A friend gave me a sign to place on my desk which reads:
"Have I tried to find a fellow Yid a job today?"

Let's all remember that aniyei ircha have the halachic status of aniyei ircha.


David said...

I really, really like the fact that the author of the letter stresses helping people find work. That is a huge kiddush haShem. Work is tremendously important, both for salary, and for creating the feeling of sufficiency.

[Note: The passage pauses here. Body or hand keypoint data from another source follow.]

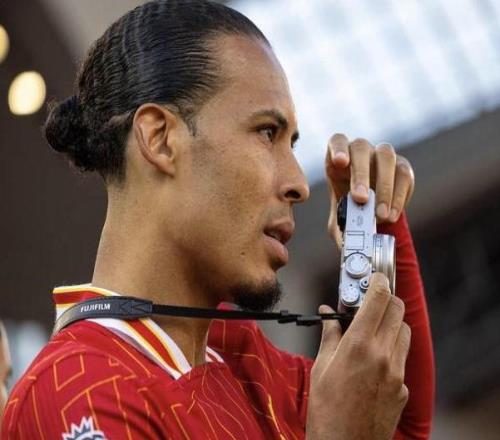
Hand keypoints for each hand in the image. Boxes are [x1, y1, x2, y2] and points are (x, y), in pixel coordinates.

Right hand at [306, 273, 410, 439]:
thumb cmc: (327, 410)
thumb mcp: (321, 367)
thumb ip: (329, 336)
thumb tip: (327, 315)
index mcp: (358, 346)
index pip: (378, 299)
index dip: (378, 282)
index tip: (374, 277)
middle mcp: (383, 355)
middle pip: (397, 310)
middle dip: (386, 299)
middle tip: (370, 302)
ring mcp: (396, 373)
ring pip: (404, 332)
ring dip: (392, 323)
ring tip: (373, 330)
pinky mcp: (402, 388)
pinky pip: (402, 358)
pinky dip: (392, 351)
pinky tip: (374, 362)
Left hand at [325, 135, 414, 245]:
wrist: (371, 214)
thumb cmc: (349, 212)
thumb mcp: (339, 221)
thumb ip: (340, 230)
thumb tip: (346, 247)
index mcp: (338, 158)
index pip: (337, 140)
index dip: (338, 148)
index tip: (339, 162)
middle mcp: (360, 151)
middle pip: (361, 148)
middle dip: (360, 173)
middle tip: (360, 199)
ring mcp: (382, 156)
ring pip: (386, 156)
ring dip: (383, 185)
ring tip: (380, 214)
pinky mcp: (402, 167)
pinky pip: (404, 175)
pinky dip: (399, 196)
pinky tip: (392, 215)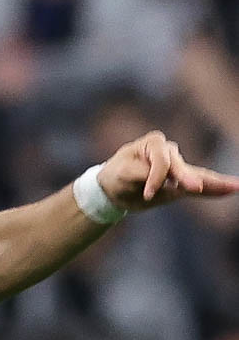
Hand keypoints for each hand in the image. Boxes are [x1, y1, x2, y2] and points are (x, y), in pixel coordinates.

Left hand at [95, 130, 238, 210]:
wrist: (113, 188)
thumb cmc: (116, 176)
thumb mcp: (122, 174)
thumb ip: (144, 175)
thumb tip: (169, 182)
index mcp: (152, 144)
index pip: (160, 162)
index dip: (155, 179)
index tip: (147, 194)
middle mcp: (168, 151)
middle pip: (179, 166)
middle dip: (186, 178)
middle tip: (194, 187)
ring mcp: (178, 167)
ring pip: (196, 175)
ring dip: (212, 182)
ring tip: (234, 186)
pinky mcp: (182, 183)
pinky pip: (200, 185)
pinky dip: (215, 188)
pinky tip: (233, 188)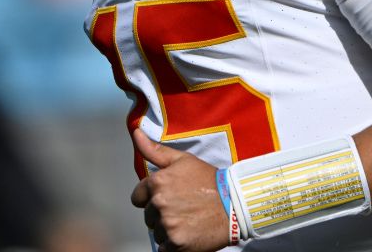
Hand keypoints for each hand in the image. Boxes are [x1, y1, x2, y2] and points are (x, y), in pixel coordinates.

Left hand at [130, 128, 231, 251]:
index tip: (170, 198)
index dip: (151, 199)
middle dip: (161, 214)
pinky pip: (164, 248)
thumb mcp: (183, 160)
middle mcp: (159, 203)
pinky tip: (189, 233)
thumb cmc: (209, 180)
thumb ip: (155, 150)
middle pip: (148, 216)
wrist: (235, 205)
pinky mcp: (176, 243)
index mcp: (157, 182)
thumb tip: (135, 132)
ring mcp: (167, 224)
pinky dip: (174, 245)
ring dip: (168, 230)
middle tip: (184, 208)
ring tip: (189, 220)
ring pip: (156, 232)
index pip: (137, 198)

Good thoughts, well over the fast, and g'mar hatima tova

Anonymous said...

I am very involved in helping poor families. Sometimes one has to sit down with them and tell them to get their act together. Should the community support a family where the wife does not want to work outside the home and the husband won't take a position of lesser status than the one he had before? Should they begin to practice birth control as they can't support the kids they have? Should the parents demand that the kids pay the families mortgage when the father sits home waiting? There are no simple answers but I am frustrated that I think that the public dole creates in some the need for the dole. If there was no money or food being given would the family refuse employment?
Just because someone was used to living in luxury means that we have to take money away from the people that have always lived in poverty? Birth control?

SephardiLady said...

Anonymous-I hear you and experience some of the same frustrations. In fact, I believe that halacha is that to receive a help a person must be helping themselves. I find it extremely frustrating trying to help someone get their financial boat together when they have an excuse why everything you suggest is not possible. OTOH, there are a lot of people just in over their heads who are trying to make changes.

Like you said, there are no easy answers and you have been on the front lines.

Anonymous said...

There is no shortage of unemployment in America--why can't these people find jobs that allow them to eat? Seems a bit strange to me, unless they are disabled or something, but even then there are plenty of govt handouts. Perhaps they need to downsize their living standards.